TO-DO ITEM - Whenever a line below holds the word "ImageResizer", copy that line.

__________

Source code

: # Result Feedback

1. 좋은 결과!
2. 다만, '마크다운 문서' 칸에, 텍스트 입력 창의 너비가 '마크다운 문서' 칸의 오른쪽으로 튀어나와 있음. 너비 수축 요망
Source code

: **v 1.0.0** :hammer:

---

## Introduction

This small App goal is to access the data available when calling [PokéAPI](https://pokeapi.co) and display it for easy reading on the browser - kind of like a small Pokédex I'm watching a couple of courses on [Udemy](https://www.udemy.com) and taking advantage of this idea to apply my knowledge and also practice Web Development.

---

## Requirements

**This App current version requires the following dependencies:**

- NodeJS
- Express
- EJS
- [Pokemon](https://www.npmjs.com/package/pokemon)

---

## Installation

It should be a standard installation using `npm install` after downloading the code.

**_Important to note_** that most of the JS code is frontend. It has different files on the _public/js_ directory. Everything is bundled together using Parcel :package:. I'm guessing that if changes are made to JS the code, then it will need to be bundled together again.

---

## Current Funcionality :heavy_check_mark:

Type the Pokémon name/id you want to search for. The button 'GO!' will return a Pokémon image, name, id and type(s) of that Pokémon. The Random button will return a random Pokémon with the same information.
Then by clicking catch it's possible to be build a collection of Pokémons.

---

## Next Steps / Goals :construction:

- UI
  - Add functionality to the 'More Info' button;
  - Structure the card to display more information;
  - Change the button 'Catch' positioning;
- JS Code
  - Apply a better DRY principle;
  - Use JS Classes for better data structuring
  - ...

__________

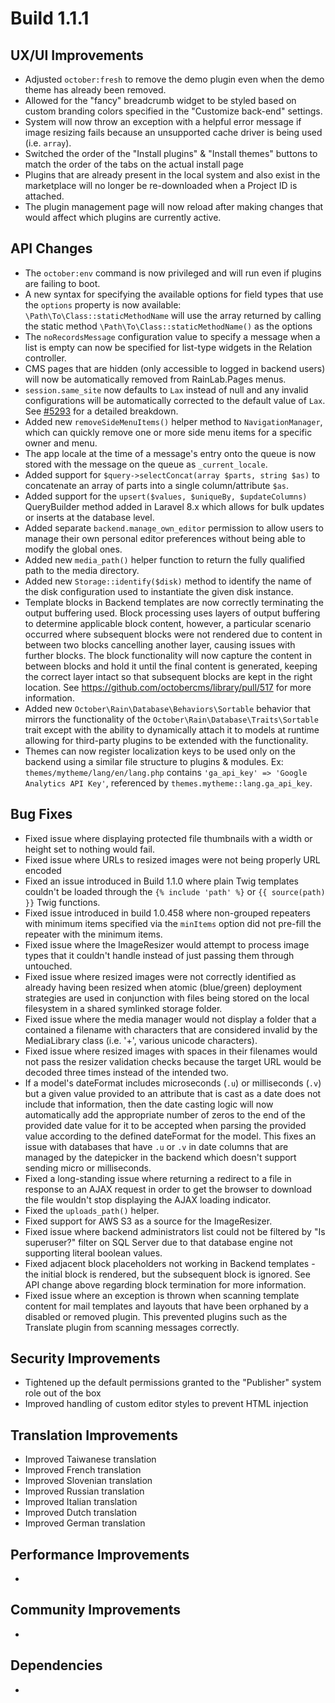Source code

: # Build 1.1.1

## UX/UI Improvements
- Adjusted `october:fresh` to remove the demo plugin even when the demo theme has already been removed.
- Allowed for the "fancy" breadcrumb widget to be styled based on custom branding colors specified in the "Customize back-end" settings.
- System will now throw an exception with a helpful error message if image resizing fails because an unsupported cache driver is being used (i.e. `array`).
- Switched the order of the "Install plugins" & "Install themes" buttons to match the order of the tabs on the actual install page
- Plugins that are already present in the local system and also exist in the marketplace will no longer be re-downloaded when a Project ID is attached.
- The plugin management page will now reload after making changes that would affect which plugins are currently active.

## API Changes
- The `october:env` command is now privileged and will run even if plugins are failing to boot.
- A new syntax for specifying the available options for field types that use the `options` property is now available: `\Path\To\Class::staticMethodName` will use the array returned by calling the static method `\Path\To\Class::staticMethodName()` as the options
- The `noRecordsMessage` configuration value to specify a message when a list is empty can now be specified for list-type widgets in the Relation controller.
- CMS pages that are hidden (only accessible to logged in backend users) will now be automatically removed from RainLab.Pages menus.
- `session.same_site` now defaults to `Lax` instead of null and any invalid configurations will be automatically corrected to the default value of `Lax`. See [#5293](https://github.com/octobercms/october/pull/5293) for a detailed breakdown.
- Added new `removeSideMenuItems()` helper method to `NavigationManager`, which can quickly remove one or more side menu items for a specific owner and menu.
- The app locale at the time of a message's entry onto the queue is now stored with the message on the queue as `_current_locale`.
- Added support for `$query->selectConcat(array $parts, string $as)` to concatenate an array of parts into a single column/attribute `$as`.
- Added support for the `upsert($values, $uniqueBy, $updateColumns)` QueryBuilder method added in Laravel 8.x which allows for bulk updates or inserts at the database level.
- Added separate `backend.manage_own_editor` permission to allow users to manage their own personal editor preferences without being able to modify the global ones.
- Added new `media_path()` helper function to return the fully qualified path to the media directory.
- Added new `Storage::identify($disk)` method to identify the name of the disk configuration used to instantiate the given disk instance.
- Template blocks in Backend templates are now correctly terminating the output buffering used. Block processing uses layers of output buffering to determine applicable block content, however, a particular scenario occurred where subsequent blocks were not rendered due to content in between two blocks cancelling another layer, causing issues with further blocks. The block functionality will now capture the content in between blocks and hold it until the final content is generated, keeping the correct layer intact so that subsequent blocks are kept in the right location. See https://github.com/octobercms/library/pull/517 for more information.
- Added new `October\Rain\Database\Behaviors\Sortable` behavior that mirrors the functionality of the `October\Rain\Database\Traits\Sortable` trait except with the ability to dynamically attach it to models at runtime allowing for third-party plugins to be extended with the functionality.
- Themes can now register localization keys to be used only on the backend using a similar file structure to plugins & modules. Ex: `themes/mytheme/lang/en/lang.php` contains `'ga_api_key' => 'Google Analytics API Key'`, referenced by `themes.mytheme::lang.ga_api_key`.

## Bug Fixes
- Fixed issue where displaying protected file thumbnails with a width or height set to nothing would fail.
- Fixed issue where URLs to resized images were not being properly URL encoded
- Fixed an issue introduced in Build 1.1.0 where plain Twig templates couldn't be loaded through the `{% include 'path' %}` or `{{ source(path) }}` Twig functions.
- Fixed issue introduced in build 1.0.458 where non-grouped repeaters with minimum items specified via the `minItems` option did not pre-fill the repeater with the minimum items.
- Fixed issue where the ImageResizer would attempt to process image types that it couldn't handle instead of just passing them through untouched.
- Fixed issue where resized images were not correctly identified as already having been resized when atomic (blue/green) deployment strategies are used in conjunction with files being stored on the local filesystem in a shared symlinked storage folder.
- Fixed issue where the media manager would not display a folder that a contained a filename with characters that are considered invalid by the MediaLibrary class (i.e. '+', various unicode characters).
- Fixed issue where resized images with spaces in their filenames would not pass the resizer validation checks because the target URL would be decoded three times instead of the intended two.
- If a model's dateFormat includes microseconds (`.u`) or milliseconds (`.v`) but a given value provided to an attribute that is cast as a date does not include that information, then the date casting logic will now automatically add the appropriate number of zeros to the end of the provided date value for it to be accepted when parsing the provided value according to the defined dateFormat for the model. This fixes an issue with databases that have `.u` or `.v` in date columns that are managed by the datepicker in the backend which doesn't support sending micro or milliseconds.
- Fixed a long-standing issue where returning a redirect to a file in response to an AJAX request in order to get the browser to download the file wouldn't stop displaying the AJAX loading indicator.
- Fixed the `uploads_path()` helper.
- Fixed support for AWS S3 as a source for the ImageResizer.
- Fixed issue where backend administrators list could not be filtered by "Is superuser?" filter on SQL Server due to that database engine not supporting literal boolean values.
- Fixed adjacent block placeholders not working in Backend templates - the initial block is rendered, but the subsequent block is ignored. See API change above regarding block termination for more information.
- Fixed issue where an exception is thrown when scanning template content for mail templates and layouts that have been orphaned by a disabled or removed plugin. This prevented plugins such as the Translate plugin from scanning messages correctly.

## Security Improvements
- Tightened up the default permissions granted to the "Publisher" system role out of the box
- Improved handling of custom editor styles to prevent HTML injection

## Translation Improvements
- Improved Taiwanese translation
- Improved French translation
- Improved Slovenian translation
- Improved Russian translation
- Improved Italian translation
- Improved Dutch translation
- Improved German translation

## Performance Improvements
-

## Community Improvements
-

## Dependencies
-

__________

YOUR SOLUTION -
- Fixed issue where the ImageResizer would attempt to process image types that it couldn't handle instead of just passing them through untouched.
- Fixed support for AWS S3 as a source for the ImageResizer.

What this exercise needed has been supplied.